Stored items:
________________
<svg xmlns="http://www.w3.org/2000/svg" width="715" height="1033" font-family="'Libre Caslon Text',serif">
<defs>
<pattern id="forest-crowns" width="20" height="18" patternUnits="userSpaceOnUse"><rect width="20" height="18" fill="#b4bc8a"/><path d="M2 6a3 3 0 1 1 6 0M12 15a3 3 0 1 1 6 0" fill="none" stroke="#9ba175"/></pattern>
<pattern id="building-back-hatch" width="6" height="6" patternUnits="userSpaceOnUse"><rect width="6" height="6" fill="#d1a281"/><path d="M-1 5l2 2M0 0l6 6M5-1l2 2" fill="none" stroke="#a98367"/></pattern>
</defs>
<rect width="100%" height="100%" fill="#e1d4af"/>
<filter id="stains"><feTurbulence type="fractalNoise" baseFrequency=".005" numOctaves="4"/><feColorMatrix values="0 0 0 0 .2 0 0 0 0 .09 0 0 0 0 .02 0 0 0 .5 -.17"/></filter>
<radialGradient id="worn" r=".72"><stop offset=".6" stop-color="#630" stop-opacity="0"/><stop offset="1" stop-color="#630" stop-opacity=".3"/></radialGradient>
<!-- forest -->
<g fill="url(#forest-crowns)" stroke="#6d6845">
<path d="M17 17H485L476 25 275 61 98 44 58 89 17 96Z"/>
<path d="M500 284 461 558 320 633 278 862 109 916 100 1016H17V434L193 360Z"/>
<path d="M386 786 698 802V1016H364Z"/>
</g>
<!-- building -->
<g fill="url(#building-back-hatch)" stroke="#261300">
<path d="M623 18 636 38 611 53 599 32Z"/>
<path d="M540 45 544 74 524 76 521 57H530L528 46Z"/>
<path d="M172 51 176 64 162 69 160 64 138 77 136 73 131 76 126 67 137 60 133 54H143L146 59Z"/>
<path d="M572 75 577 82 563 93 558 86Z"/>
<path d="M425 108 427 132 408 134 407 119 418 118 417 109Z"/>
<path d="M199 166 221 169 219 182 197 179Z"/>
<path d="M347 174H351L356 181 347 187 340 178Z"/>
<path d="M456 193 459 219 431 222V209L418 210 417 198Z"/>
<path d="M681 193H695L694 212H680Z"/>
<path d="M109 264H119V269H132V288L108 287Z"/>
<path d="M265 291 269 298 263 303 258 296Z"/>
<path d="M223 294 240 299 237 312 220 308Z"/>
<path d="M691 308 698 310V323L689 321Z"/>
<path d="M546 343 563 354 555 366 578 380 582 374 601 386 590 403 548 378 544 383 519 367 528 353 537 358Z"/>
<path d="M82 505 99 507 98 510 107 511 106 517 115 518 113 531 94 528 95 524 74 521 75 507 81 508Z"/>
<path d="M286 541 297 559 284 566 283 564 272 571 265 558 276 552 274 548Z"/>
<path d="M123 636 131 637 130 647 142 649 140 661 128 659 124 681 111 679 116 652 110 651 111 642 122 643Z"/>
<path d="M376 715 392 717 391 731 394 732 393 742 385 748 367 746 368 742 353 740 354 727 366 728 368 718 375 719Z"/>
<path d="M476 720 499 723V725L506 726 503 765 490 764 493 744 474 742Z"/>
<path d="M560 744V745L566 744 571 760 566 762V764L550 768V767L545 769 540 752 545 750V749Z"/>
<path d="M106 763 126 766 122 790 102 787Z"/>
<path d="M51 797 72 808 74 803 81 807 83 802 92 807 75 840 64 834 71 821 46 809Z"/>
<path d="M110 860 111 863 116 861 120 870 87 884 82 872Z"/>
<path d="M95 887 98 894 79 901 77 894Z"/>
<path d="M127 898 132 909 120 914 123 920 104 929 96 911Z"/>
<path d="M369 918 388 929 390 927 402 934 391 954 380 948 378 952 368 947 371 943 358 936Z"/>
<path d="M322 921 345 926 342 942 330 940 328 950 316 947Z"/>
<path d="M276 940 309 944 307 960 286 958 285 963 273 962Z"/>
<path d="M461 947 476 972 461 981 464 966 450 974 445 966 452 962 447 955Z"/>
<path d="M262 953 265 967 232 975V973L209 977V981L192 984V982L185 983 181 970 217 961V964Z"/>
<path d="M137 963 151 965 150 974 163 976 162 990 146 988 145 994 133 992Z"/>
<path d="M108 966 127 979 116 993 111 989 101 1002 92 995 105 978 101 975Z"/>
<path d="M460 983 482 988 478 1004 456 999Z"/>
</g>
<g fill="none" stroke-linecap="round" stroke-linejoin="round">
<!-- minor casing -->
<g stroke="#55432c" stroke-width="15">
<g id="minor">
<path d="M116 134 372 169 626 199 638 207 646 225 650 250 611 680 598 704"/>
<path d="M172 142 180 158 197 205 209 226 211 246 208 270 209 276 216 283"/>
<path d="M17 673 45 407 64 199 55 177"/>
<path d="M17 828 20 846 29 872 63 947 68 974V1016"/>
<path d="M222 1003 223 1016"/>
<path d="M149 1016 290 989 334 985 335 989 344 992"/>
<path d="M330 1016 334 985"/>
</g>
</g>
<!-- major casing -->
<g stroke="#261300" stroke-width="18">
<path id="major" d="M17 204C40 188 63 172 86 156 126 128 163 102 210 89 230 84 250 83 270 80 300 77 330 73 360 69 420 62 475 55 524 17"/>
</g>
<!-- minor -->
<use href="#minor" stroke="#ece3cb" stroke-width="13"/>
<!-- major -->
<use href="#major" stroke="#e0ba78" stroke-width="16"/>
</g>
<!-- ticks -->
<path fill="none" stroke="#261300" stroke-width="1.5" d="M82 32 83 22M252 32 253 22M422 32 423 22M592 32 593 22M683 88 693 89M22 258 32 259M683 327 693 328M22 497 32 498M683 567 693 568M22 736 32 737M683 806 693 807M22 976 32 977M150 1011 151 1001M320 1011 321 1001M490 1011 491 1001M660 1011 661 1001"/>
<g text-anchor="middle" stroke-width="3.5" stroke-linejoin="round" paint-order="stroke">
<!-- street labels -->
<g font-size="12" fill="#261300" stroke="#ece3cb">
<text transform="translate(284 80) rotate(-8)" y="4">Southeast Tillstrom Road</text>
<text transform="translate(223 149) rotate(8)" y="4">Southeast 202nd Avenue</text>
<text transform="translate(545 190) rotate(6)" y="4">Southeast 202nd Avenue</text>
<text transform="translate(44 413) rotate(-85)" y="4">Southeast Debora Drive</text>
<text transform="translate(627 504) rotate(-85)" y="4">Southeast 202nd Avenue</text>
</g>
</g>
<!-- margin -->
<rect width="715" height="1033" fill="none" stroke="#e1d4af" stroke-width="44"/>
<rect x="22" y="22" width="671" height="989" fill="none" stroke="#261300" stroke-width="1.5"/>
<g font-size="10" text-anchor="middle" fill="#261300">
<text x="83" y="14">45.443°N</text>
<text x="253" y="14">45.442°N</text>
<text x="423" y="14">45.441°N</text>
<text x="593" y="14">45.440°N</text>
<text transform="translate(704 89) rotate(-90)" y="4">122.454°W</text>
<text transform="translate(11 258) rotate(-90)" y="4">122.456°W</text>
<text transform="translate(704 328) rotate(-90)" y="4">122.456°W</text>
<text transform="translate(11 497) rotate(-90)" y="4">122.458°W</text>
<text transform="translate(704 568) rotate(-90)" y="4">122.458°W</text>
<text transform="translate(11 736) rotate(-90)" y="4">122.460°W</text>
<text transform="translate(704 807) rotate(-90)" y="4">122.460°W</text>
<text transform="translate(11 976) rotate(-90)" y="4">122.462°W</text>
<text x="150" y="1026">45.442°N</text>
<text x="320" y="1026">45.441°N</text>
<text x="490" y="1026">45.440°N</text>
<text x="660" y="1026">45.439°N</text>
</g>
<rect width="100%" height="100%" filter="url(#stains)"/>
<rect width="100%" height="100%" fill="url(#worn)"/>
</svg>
________________
WHAT THIS TASK INVOLVES:
Go through the lines above. Select every one that has the string "worn".

TASK RESULT:
<radialGradient id="worn" r=".72"><stop offset=".6" stop-color="#630" stop-opacity="0"/><stop offset="1" stop-color="#630" stop-opacity=".3"/></radialGradient>
<rect width="100%" height="100%" fill="url(#worn)"/>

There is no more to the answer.